The Four Golden Signals 3

Google recommends this set of four “golden signals” to monitor a user-facing system:

Latency — The time it takes to service a request; Traffic — A measure of how much demand is being placed on your system, measured in a high-level system-specific metric; Errors — The rate of requests that fail, either explicitly or implicitly; Saturation — How “full” your service is.

  • These signals can be a compromise between RED and USE.
  • There are existing implementations out there.
  • Good input for the initial team’s SLOs.

3. Logging

A log entry is a timestamped record of an event, often containing additional information implicitly or explicitly captured during its creation.

Creating enough logs for the key events is an excellent way to help the future us faster and more effectively identify causes, see trends, and perform analysis. More is better than less (as it’s irreversible), but it’s crucial to filter out irrelevant noise.

  1. Use the Log levels (e.g. FATAL, ERROR, WARN, INFO, and DEBUG).
  2. Employ unique identifiers.
  3. Craft meaningful log messages for discoverability and actionability.
  4. Include sufficient context: environment, input/output, callee and caller, etc.
  5. Record the state of business processes.

4. Tracing 4

Tracing is observing key events happening along the entire request lifecycle.

Distributed Tracing — is a method for observing requests originating in distributed environments.

Some tools and terms:

5. Monitoring 5

Monitoring involves collecting, processing, aggregating, and displaying real-time and historical quantitative data about a system, such as query counts, error counts, processing times, etc.

Dashboard software (such as Grafana) is typically used for monitoring, though the specifics may vary based on the observation stage.

  • When uncertain or starting from scratch, prioritize symptoms over causes. For instance, focus on the age of the oldest message in the queue rather than the message count.
  • Dashboards should be always accessible and self-discoverable.
  • Effective teams monitor their SLOs and define at least self-imposed SLAs to maintain a balance between over-engineering and accruing technical debt.
  • For a quick sanity check, imagine having only 10 minutes to identify the approximate cause of a problem.
  • Unlike logging, monitoring can surface a comprehensive picture of multiple inputs for just-in-time analysis.

6. Alerting 6

A notification intended to be read and acted upon by a human and that is pushed to a system such as a bug or ticket queue, an email/slack message, or a pager.
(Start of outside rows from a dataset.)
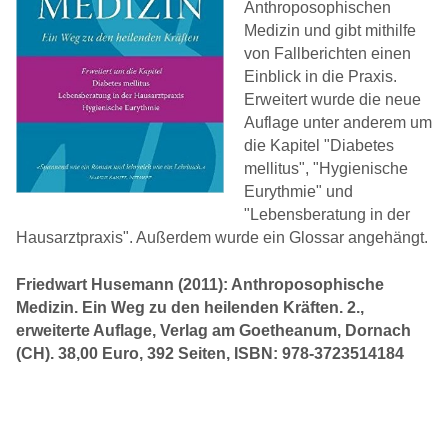
Anthroposophischen
Medizin und gibt mithilfe
von Fallberichten einen
Einblick in die Praxis.
Erweitert wurde die neue
Auflage unter anderem um
die Kapitel "Diabetes
mellitus", "Hygienische
Eurythmie" und
"Lebensberatung in der
Hausarztpraxis". Außerdem wurde ein Glossar angehängt.
Friedwart Husemann (2011): Anthroposophische
Medizin. Ein Weg zu den heilenden Kräften. 2.,
erweiterte Auflage, Verlag am Goetheanum, Dornach
(CH). 38,00 Euro, 392 Seiten, ISBN: 978-3723514184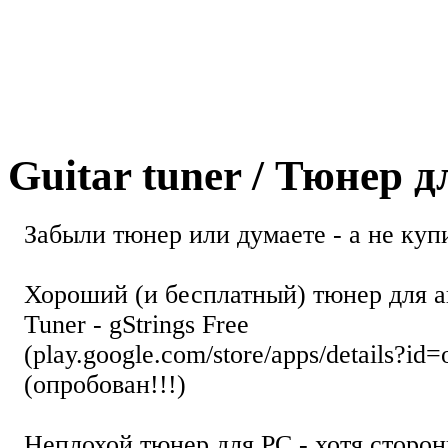
Guitar tuner / Тюнер 
Забыли тюнер или думаете - а не купи
Хороший (и бесплатный) тюнер для а
Tuner - gStrings Free
(play.google.com/store/apps/details?id=
(опробован!!!)
Неплохой тюнер для РС - хотя стор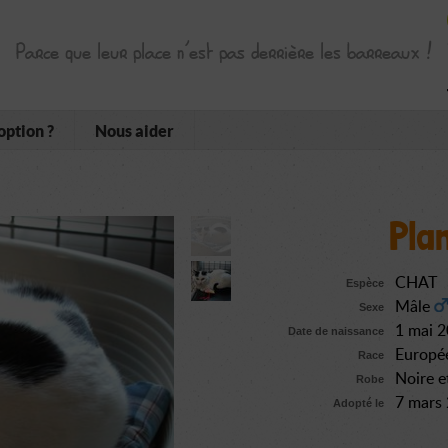
Parce que leur place n’est pas derrière les barreaux !
option ?
Nous aider
Pla
CHAT
Espèce
Mâle
Sexe
1 mai 
Date de naissance
Europé
Race
Noire e
Robe
7 mars
Adopté le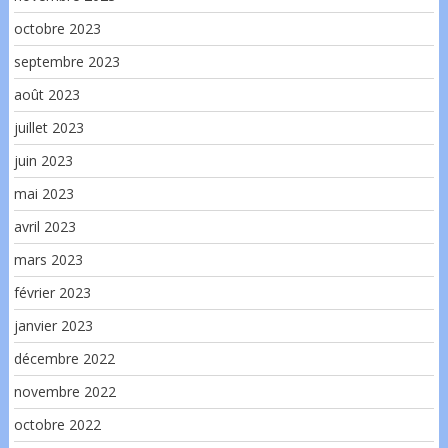
octobre 2023
septembre 2023
août 2023
juillet 2023
juin 2023
mai 2023
avril 2023
mars 2023
février 2023
janvier 2023
décembre 2022
novembre 2022
octobre 2022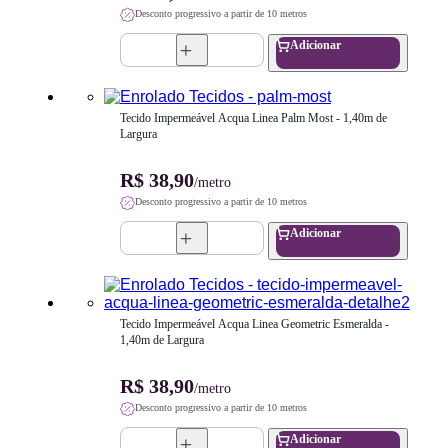
Desconto progressivo a partir de 10 metros
Adicionar
Tecido Impermeável Acqua Linea Palm Most - 1,40m de 
Largura
R$ 38,90
/metro
Desconto progressivo a partir de 10 metros
Adicionar
Tecido Impermeável Acqua Linea Geometric Esmeralda - 
1,40m de Largura
R$ 38,90
/metro
Desconto progressivo a partir de 10 metros
Adicionar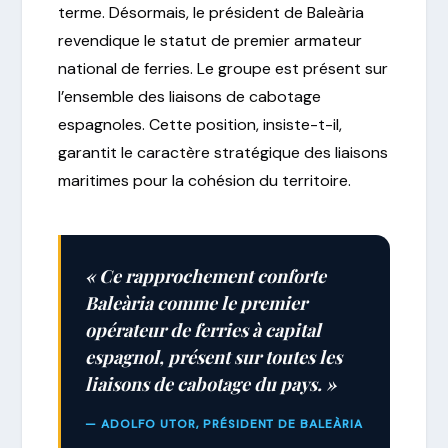
terme. Désormais, le président de Baleària
revendique le statut de premier armateur
national de ferries. Le groupe est présent sur
l’ensemble des liaisons de cabotage
espagnoles. Cette position, insiste-t-il,
garantit le caractère stratégique des liaisons
maritimes pour la cohésion du territoire.
« Ce rapprochement conforte
Baleària comme le premier
opérateur de ferries à capital
espagnol, présent sur toutes les
liaisons de cabotage du pays. »
— ADOLFO UTOR, PRÉSIDENT DE BALEÀRIA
Alerts that are triggered by the risk of an SLA breach tend to start an incident. Be cautious of alert fatigue and keep them relevant and self-descriptive. These tips should help avoid it.

  1. Each time an alert triggers, it should demand a sense of urgency. (We can only react with a sense of urgency a few times a day before becoming fatigued).
  2. The absolute majority of alert triggers need to be automated.
  3. Every page should be actionable.
  4. Every page response should require intelligence. If a page merely merits a robotic response, it shouldn’t be a page.
  5. Pages should address novel problems or previously unseen events.
  6. Establish and adhere to protocols for alert responses, runbooks, and a registry of triggered alerts.

7. Service Levels

Integrating Service Level Objectives (SLOs) and Service Level Indicators (SLIs) into observability improves system management by setting performance targets and measuring against them.
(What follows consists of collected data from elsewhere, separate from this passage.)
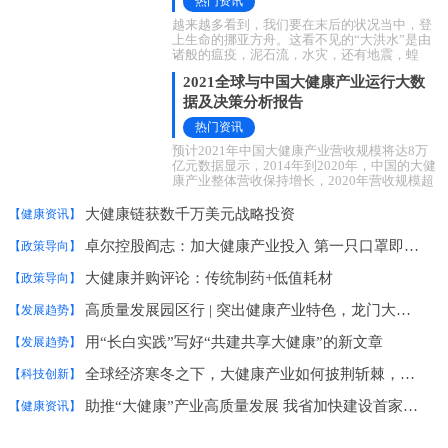
热门资讯
越来越多看到，我们要在末后的状况当中，登
上生命的挪亚方舟。这看不见的“大洪水”是由
诸般的瘟疫，泥石流，水灾，还有地震，蝗
灾、战争等组成的，好像是各种各样的一些潜
2021全球与中国大健康产业运行大数
据及决策分析报告
热门资讯
预计2021年中国大健康产业营收规模将达8万
亿元数据显示，2014年到2020年，中国的大健
康产业整体营收保持增长，2020年营收规模超
过7万亿元，预计2021年将达8万亿元，增幅达
8.1%。艾媒
大健康链获数千万美元战略投资
【健康资讯】
卓尔控股阎志：加大健康产业投入 第一只口罩即将出产
【政策导向】
大健康并购评论：传统制药+低值耗材
【政策导向】
高质量发展园区行 | 突出健康产业特色，龙门大健康产业园走差异化发展之路
【发展趋势】
用“长白实践”写好“共建共享大健康”的新文章
【发展趋势】
全球经济寒冬之下，大健康产业如何披荆斩棘，冲破困局？
【科技创新】
助推“大健康”产业高质量发展 我省加快建设首家国家市场监管重点实验室
【健康资讯】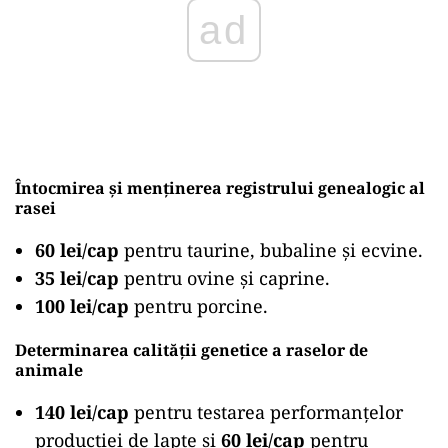
Întocmirea și menținerea registrului genealogic al
rasei
60 lei/cap
pentru taurine, bubaline și ecvine.
35 lei/cap
pentru ovine și caprine.
100 lei/cap
pentru porcine.
Determinarea calității genetice a raselor de
animale
140 lei/cap
pentru testarea performanțelor
producției de lapte și
60 lei/cap
pentru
  • Even self-imposed SLOs can help establish a service’s expected reliability and responsiveness, providing a quantifiable target for its delivery. SLIs are the metrics that measure this performance, including data points such as latency, uptime, error rates, and throughput.
  • This approach shifts systems management from reactive to proactive, allowing teams to anticipate and mitigate issues, like downstream dependencies being unavailable before they impact users.
  • It also helps to prioritize efforts, improve the end-user experience by meeting reliability targets, and facilitate data-driven decisions that align technical performance with business goals, driving operational excellence. For example, can we promise 9.99 availability when our subsystem doesn’t deliver more than 9.9?